## RECORD EXTRACTS

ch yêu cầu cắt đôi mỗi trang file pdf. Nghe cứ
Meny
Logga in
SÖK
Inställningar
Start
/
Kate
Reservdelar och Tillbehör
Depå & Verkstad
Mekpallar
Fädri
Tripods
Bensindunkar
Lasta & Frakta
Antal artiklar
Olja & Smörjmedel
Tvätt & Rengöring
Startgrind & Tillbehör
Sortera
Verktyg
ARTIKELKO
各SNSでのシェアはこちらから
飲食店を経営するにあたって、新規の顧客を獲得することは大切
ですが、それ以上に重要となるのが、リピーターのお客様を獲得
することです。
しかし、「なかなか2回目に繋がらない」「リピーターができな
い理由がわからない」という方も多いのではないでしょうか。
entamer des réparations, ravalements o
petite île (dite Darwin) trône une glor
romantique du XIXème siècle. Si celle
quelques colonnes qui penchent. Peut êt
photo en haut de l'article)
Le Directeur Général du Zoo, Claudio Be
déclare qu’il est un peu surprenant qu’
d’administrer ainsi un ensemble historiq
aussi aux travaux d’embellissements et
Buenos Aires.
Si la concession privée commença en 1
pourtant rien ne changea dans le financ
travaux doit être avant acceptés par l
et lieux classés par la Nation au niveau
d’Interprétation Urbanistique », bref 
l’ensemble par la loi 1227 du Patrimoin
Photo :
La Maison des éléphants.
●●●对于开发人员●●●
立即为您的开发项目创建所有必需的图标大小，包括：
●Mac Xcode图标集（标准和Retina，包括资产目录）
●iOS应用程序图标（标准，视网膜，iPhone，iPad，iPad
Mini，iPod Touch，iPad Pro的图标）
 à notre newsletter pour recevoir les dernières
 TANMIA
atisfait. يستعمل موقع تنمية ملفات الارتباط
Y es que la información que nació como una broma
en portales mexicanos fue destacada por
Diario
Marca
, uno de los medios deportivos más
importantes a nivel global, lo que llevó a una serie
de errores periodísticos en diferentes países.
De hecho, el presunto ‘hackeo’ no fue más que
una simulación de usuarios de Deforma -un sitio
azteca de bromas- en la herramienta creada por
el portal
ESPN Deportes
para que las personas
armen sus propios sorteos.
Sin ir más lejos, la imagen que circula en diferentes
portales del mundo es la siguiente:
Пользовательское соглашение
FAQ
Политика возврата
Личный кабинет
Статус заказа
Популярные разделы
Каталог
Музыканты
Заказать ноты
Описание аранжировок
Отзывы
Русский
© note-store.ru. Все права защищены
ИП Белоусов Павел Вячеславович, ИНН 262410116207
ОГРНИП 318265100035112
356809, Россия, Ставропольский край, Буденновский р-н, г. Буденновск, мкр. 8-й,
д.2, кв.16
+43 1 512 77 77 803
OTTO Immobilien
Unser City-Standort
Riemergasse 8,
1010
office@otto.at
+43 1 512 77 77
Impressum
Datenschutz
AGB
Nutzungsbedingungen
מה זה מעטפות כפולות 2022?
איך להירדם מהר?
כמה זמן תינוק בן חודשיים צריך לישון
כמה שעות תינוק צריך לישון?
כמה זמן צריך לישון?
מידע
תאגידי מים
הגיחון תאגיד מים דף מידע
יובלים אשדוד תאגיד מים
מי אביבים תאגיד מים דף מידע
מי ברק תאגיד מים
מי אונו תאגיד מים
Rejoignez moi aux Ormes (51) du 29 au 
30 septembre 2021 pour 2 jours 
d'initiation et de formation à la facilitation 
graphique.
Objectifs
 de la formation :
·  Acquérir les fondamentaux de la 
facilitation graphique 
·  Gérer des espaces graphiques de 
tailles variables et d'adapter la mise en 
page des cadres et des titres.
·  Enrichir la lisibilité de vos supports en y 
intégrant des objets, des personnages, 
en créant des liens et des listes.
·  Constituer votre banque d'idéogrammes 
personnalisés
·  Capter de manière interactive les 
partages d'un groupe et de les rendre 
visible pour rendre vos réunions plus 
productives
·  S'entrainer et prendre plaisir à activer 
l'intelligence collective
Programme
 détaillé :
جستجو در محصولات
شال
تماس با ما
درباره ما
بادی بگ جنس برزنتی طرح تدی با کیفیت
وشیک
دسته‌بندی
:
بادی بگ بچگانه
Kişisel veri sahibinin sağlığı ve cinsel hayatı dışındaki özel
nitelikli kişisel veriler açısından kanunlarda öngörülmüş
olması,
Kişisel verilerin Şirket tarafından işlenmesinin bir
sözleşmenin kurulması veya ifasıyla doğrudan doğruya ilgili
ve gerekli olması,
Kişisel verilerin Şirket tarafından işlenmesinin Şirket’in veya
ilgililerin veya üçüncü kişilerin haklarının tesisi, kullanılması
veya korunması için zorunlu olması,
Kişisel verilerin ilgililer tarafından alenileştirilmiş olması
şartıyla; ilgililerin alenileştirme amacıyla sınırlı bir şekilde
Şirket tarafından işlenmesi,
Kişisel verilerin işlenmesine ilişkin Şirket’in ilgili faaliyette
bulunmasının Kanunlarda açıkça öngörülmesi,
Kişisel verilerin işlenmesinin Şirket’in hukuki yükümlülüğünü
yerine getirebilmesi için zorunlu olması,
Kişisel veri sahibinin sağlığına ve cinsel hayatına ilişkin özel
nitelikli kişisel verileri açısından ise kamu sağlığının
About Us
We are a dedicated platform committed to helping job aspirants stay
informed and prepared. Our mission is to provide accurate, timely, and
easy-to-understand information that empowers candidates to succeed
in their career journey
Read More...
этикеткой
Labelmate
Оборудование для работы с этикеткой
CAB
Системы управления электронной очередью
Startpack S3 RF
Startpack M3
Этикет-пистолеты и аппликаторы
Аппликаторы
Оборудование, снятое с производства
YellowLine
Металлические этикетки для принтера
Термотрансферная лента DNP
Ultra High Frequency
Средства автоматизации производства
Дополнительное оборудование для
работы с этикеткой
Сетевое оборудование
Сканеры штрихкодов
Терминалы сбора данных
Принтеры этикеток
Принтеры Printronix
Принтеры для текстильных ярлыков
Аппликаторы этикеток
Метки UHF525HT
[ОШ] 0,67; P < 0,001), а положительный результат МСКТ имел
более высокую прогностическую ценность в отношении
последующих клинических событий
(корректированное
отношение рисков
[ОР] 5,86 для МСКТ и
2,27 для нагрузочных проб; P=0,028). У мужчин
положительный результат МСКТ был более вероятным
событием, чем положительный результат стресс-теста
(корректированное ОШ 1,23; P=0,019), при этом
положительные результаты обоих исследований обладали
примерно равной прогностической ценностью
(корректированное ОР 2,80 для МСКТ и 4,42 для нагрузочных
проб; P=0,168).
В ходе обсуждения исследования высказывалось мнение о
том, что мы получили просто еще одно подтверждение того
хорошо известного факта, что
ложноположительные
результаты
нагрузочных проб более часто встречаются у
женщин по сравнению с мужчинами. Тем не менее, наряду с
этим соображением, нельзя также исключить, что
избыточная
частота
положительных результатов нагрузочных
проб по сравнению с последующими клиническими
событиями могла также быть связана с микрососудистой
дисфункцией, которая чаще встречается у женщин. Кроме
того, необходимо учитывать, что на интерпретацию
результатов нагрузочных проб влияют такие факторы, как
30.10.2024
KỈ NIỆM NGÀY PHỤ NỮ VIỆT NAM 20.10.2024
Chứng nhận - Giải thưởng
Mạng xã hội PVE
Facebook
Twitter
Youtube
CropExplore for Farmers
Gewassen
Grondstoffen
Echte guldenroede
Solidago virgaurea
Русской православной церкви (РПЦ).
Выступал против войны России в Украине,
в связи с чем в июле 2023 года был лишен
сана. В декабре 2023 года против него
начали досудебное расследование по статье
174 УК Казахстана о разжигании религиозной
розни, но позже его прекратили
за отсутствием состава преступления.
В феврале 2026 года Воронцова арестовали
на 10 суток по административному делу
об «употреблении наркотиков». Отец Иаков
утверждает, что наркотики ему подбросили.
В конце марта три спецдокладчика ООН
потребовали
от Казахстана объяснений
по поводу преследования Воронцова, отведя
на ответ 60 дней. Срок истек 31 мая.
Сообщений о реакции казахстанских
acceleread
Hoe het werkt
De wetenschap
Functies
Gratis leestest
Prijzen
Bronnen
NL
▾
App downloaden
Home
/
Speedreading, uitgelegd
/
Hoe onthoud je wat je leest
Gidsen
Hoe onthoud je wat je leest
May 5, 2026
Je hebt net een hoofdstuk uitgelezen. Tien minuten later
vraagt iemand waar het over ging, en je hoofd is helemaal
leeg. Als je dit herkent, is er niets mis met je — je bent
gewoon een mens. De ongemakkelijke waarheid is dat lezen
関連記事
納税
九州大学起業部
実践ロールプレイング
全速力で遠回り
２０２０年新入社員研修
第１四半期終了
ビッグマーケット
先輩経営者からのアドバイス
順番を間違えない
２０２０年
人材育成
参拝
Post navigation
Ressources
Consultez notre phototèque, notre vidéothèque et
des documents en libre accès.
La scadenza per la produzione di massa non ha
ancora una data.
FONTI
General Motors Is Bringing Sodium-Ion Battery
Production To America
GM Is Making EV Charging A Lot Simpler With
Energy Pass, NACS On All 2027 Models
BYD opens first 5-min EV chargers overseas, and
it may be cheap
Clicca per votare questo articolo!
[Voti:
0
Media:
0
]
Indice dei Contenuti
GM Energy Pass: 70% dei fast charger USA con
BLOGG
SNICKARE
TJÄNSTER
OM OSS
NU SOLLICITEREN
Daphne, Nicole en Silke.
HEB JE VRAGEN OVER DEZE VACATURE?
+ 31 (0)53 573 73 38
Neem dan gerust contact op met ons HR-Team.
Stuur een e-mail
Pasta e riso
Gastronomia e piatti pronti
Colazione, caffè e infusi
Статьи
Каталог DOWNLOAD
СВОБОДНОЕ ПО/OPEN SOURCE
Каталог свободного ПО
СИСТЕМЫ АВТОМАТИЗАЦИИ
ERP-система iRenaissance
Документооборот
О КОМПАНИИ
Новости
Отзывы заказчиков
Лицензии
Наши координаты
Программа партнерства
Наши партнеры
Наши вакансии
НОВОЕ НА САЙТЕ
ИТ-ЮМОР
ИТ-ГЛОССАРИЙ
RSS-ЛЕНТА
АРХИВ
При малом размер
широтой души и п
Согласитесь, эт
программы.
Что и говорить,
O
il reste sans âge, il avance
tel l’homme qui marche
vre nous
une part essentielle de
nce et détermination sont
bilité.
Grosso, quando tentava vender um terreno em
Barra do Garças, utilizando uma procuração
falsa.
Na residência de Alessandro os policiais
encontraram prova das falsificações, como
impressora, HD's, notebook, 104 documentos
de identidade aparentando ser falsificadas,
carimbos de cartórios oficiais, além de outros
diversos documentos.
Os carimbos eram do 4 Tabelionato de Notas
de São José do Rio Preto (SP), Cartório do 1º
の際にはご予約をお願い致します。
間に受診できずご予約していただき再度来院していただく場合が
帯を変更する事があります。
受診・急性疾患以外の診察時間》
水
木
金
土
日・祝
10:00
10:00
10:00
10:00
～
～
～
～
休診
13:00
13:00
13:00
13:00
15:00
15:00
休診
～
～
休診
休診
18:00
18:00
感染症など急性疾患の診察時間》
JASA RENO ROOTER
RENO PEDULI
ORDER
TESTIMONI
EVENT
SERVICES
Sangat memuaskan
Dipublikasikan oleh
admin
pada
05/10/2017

## EXERCISE DETAILS
Look for the string "Казахстана" in the data above and return every line that has it.

## YOUR RESPONSE
174 УК Казахстана о разжигании религиозной
от Казахстана объяснений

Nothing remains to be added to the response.